Stored items
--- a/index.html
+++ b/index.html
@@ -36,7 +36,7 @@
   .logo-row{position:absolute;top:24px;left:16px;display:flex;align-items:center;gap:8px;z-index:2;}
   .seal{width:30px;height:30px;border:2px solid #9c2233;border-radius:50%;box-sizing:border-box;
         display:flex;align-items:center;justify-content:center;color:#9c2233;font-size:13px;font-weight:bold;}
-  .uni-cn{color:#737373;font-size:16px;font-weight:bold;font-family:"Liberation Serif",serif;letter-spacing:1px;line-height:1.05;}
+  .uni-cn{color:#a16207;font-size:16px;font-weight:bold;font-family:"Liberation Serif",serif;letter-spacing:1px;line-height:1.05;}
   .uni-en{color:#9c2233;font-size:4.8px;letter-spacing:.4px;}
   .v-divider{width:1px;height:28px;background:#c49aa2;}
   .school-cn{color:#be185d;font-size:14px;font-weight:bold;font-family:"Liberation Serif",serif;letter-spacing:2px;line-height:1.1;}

■ Work instructions:
Work out how many lines of the data include the word "flex", and write that number alone.

■ Response:
2